One of the boys said he wants to be a drug dealer when he grows up. He's sullen, rebellious and- real. So do we just want kids who keep that rebelliousness down inside of them, do we want pews filled up with quiet, respectful rebels? They're saying he might not get to come any more. Maybe he won't have any Christians in his life at all.

Three little girls said their verses to me last night. They needed me to explain. To show them that I love the Bible, that I'm excited about it. To memorize right along with them, tell them that we keep doing this our entire lives.

My small, selfish world is expanding. But sometimes- honest- I wish it weren't. Sometimes I feel that these women and these kids can't depend on me. They just can't. I have nothing to offer them. I struggle every day. I think God cannot use me, and then I think, why of course He can, because [pride]. Either way-I'm doing these things. Either way.

Most of the time, I get it all wrong. In the things I say, in the ways I respond. I'm impatient and I discourage rather than encourage.

I elevate sincerity over spirituality.

Once I played board games with a couple of ten-year-olds. I don't know how they started the conversation- I think maybe the word "hypocrite" came up in some word game. "What's a hypocrite?" one asked. "Oh, you know, when people sit in a church pew and look all holy and then they go home and listen to their rock music," her friend replied, demonstrating headphones on and rocking out. They laughed, went back to their game, but I felt like I'd been hit. Because the one thing I want to be is genuine. And is it genuine to wear skirts to church and sing hymns and "look all holy" if that's not really me?  Sometimes I haven't gone for that reason. More worried about the way I look to other people than about refreshing my soul, renewing my mind.  But that little girl was wrong. It's never hypocritical to go to church. Maybe sometimes it's just thinking about God first, people later.
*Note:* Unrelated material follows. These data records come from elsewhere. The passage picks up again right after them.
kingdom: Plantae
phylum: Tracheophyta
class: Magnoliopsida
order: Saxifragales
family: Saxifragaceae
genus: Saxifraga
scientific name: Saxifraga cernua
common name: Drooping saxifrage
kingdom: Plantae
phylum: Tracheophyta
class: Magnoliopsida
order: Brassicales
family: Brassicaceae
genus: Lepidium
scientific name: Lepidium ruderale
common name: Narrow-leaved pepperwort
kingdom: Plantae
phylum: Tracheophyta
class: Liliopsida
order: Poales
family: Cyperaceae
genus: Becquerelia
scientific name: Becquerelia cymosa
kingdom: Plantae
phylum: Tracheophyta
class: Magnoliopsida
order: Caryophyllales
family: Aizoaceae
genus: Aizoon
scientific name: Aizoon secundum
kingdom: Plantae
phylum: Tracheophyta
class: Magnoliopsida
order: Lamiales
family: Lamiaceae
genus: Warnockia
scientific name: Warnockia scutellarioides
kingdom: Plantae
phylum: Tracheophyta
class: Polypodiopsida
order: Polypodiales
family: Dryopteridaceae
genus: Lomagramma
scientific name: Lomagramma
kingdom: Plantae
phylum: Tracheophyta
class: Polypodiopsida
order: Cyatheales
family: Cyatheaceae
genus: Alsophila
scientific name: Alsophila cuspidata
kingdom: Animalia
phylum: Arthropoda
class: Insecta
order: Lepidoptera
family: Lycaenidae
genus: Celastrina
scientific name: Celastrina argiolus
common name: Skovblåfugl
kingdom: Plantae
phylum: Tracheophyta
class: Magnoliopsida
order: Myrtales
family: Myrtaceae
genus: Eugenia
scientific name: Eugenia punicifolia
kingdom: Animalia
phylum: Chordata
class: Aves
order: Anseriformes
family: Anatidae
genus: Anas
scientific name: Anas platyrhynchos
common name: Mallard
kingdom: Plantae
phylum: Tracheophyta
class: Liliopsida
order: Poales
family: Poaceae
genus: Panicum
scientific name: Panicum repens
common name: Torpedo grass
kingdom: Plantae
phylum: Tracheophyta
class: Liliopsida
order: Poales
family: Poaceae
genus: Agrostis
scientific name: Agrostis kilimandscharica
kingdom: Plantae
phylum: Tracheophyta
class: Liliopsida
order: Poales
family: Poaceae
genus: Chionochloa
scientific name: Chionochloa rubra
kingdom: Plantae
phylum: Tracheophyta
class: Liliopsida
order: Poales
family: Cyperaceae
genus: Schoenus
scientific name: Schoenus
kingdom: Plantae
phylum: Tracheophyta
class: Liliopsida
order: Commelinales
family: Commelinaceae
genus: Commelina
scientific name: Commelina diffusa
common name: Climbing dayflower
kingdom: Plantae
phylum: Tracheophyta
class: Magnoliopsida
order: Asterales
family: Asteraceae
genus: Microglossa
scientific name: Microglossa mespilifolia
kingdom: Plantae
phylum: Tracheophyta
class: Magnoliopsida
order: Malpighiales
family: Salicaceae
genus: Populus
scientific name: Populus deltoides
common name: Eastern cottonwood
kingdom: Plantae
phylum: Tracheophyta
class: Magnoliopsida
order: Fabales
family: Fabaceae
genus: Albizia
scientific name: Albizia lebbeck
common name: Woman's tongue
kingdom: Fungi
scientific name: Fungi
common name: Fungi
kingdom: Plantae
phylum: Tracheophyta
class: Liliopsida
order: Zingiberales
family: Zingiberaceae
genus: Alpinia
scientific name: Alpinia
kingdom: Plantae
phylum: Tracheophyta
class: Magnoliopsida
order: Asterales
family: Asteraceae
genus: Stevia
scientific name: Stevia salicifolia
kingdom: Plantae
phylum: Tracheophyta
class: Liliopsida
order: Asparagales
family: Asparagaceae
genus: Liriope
For all of this, I need to pray- hard. I believe that God can help me turn around from mistakes I've made, and use me, somehow. He can show me what to say to people in my life. He can change the minds of the men who only want well-behaved kids in their Bible club. I've doubted that He could change people in my life, my coworkers, my friends, as I've doubted that He could change me. But truth is? He could change all of us.